> Work to complete: When a line below contains the word "HTML", copy that line.

> Records for the task:
****************
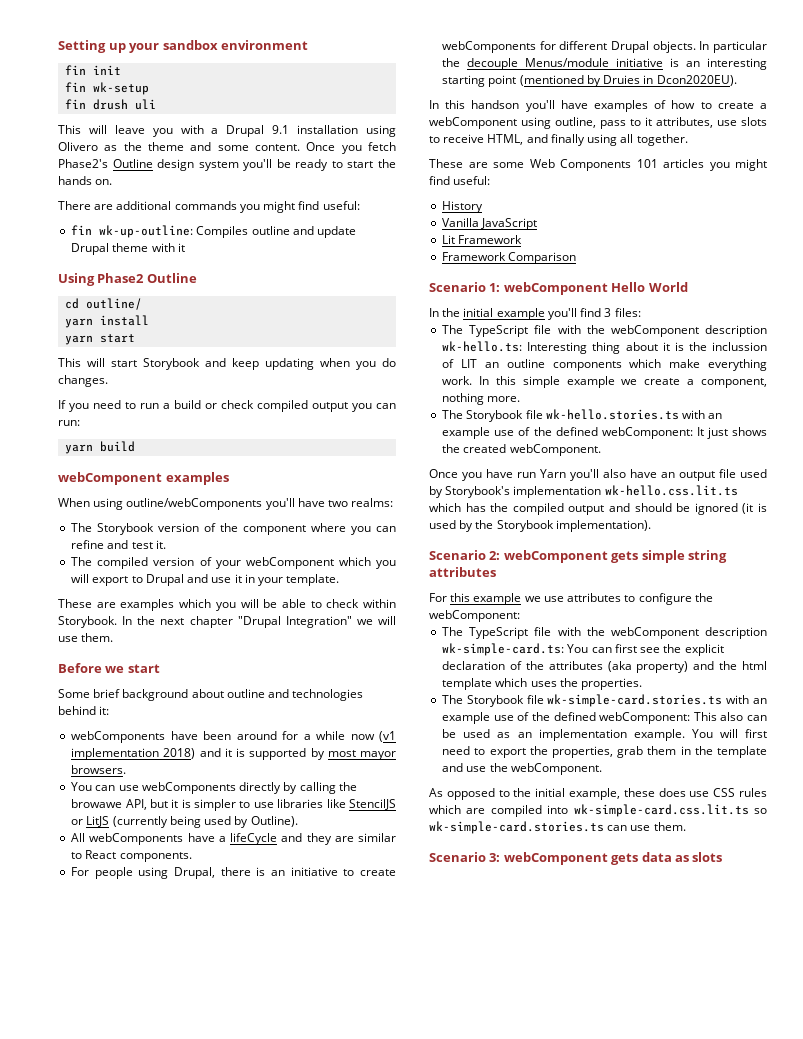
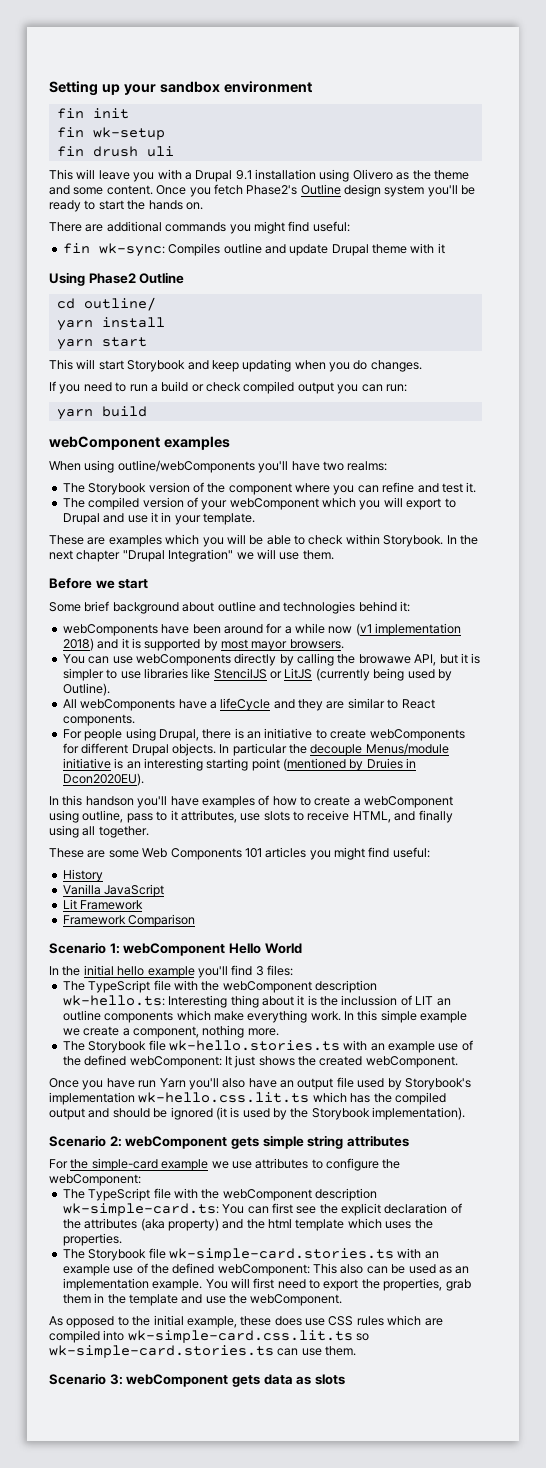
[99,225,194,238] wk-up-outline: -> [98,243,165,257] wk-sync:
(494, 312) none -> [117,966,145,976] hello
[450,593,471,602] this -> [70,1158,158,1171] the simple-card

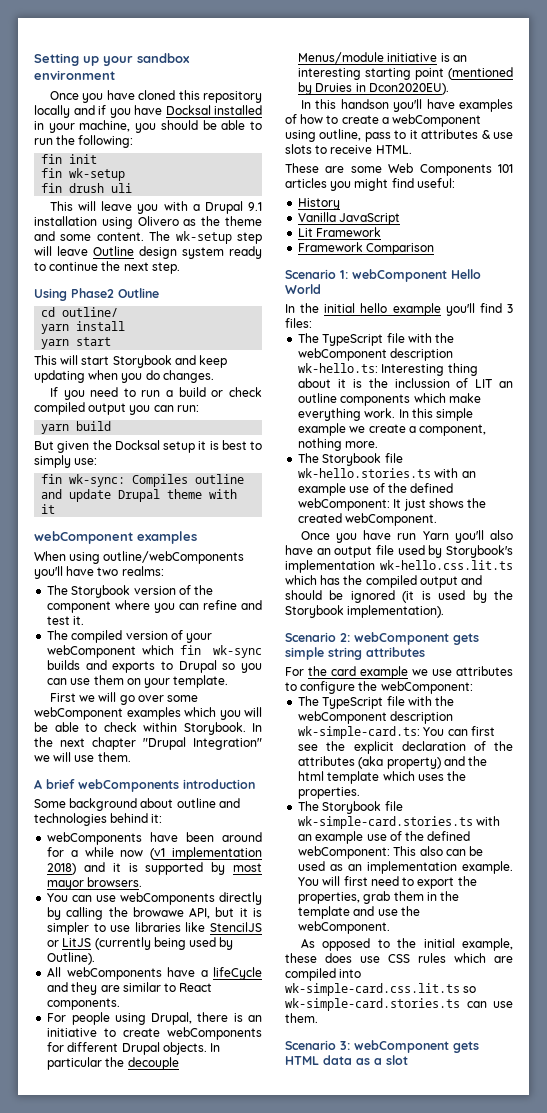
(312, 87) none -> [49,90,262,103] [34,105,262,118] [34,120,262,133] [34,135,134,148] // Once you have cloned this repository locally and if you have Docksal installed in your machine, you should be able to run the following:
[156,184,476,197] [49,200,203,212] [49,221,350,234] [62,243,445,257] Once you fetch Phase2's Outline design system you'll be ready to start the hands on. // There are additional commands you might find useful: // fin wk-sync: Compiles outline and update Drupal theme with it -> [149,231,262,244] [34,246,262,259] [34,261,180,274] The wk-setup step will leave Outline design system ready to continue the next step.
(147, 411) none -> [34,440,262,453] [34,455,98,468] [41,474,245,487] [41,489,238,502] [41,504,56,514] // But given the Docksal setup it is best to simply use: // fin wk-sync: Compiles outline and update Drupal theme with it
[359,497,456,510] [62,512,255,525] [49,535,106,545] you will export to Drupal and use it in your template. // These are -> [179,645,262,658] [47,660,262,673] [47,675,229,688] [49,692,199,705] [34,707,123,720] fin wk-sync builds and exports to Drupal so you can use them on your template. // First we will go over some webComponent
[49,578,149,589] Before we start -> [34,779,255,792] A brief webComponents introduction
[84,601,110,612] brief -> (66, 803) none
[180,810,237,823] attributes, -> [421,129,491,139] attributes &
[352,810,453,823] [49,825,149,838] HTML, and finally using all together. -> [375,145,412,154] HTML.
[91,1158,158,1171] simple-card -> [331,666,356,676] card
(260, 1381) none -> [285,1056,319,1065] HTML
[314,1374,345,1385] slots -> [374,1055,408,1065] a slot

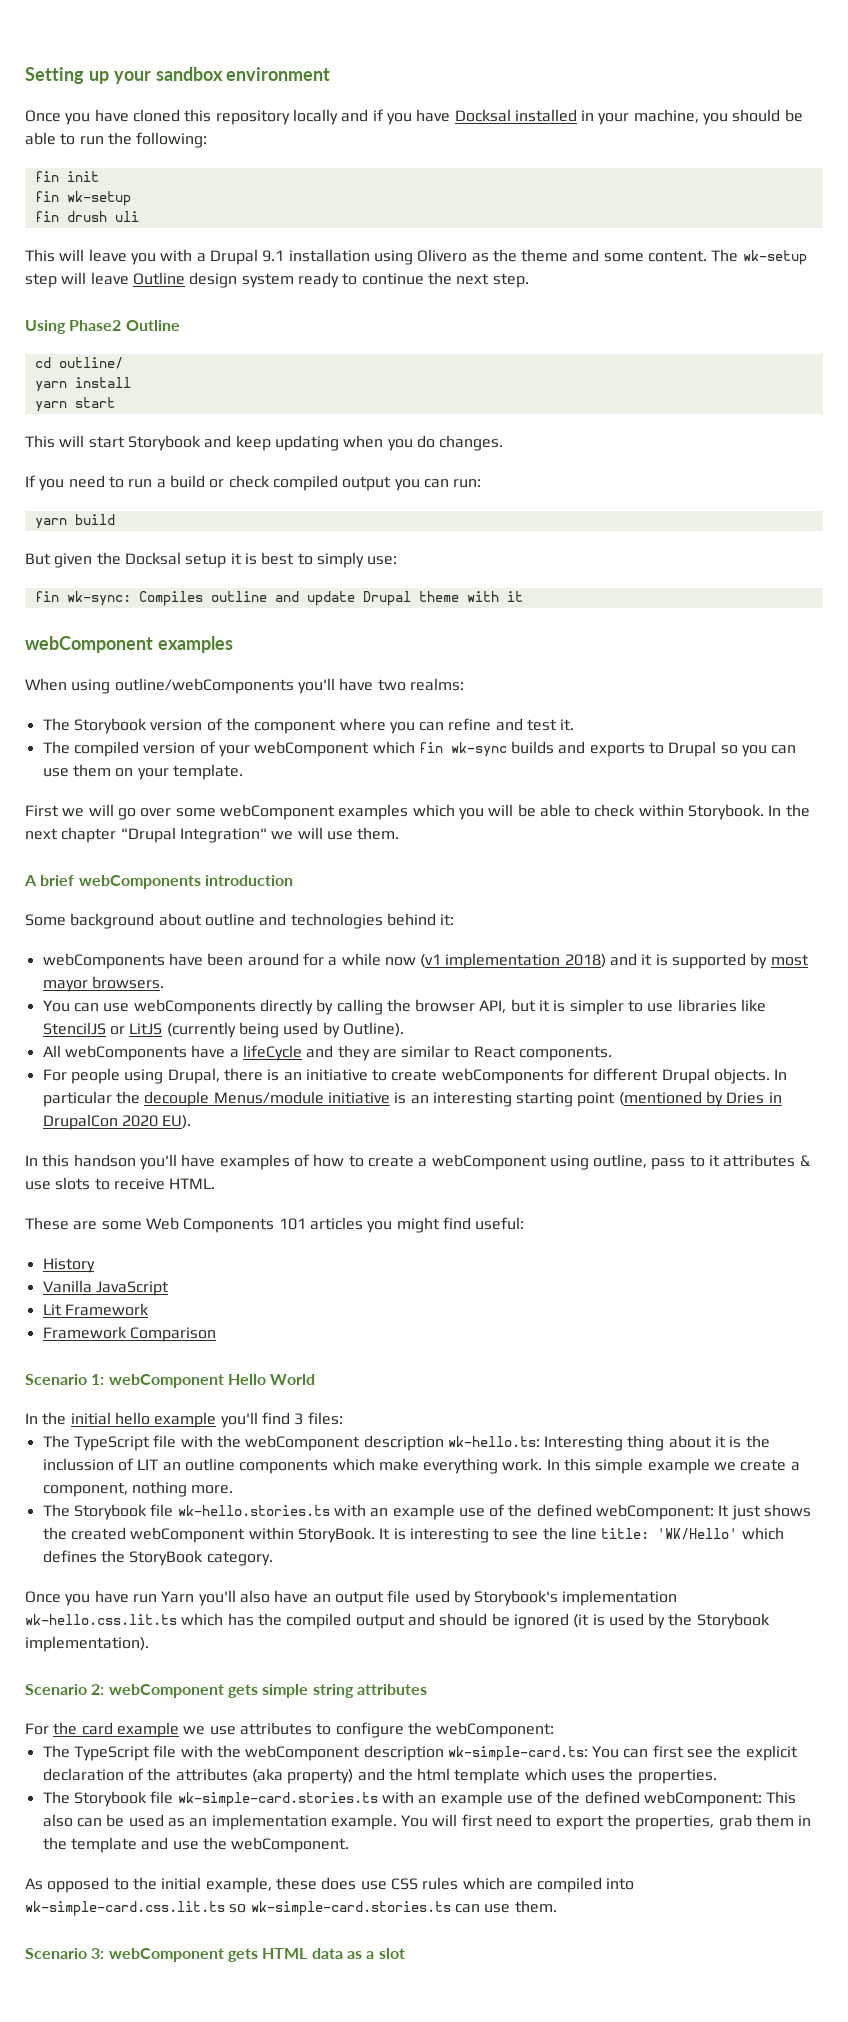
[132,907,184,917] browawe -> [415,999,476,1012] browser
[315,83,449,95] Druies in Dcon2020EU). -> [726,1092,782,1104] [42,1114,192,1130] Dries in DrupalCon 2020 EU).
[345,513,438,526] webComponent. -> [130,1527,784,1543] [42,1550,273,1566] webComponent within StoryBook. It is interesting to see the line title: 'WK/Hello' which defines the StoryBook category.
****************
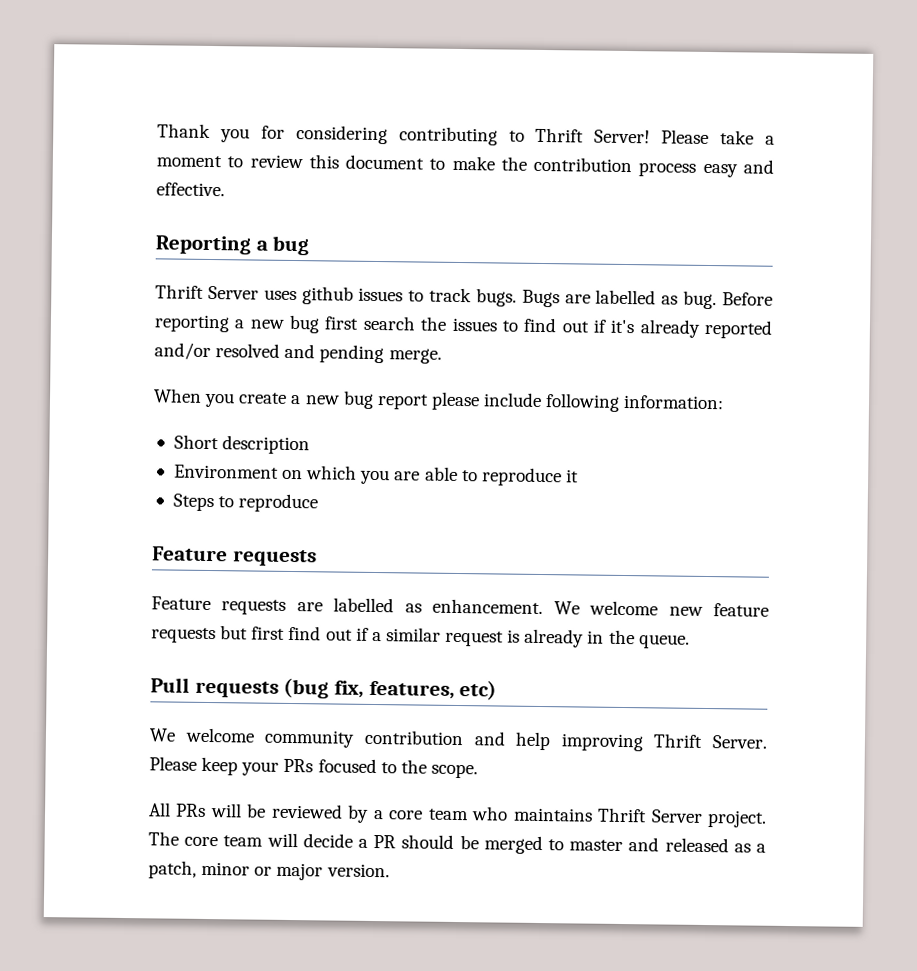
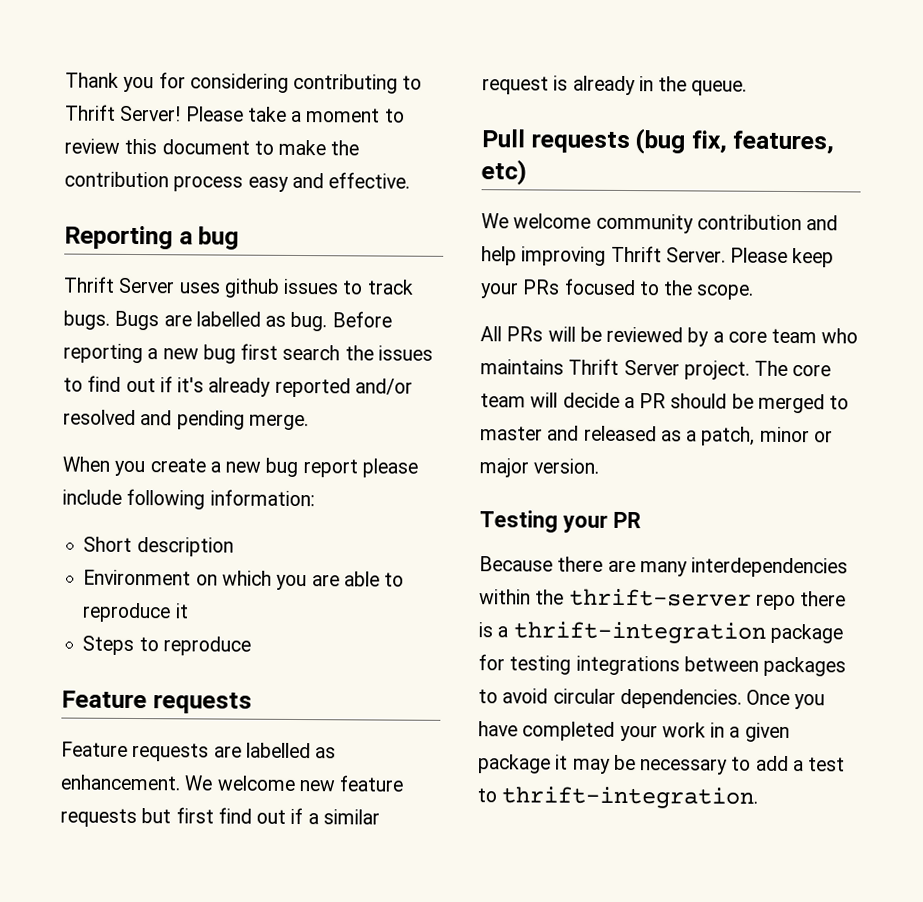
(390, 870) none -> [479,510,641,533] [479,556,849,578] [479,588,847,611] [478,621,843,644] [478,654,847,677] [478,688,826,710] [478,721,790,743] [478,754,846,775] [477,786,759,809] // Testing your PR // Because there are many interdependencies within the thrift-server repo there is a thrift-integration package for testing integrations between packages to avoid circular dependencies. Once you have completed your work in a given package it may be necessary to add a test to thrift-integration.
****************
> Expected output:
[352,810,453,823] [49,825,149,838] HTML, and finally using all together. -> [375,145,412,154] HTML.
(260, 1381) none -> [285,1056,319,1065] HTML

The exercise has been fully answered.